The findings in our study, in an ALARA environment, suggest that chest CT should not be routinely used to evaluate all pediatric trauma patients. Our findings suggest that chest CT should be reserved for patients in whom the mechanism of injury or cardiovascular status are suggestive of spinal or vascular injury. In children who are hemodynamically stable with low probability of intrathoracic vascular injury, our data suggest that findings leading to a change in surgical management can be made at the lung bases on an abdominopelvic CT examination. Although we did not formally include review and comparison of lateral thoracic spine radiographs with information obtained on CT scan, the availability of the lateral radiograph in 6/9 patients with spinal fractures suggests that thoracic radiographs are useful in screening patients with potential thoracic spine injury who need further workup.

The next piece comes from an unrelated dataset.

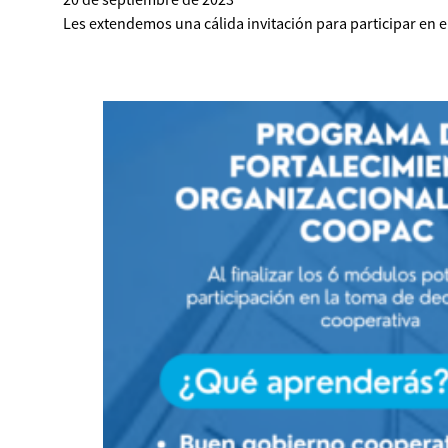
Les extendemos una cálida invitación para participar en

Our investigation has several limitations, including that it is a retrospective study. Our sample did not include certain pathology such as aortic injury, but this can be attributed to the very low incidence of aortic injury in the general pediatric trauma population. Our relatively low detection rate of pneumothoraces by chest radiography is in part related to the fact that all children had undergone portable chest radiography in the supine position. The spectrum of injuries found in our study was in children who were medically stable to undergo chest CT. Therefore, more severe intrathoracic injuries might be underrepresented in our study population, as these children might have died or received emergent surgical intervention prior to chest CT (and therefore were excluded from our study). However, this does not change the significance of the results of our study, as we deal only with the decision tree in those children who are sufficiently stable to have a CT scan performed. An additional limitation of this study is that we limited it to the surgical management of trauma-related chest findings. We did not fully evaluate non-surgical parameters that affect patient care, such as whether the presence of a non-surgically treated pneumothorax seen only by CT, or pulmonary contusion, changes the degree of patient monitoring (ICU versus regular floor bed) or affects the level of anesthesia management during the surgical treatment of non-thoracic injuries.

Conclusion

In this population that did not have intrathoracic vascular injuries, we have found that chest CT was most useful in the detection of occult thoracic spine fractures. Significant intrathoracic injuries requiring intervention were most often found in the lower chest, which is typically included with abdominopelvic CT exams. Therefore, abdominopelvic CT imaging that includes the lower chest might obviate the need for dedicated chest CT imaging when the suspicion for significant intrathoracic injury is low.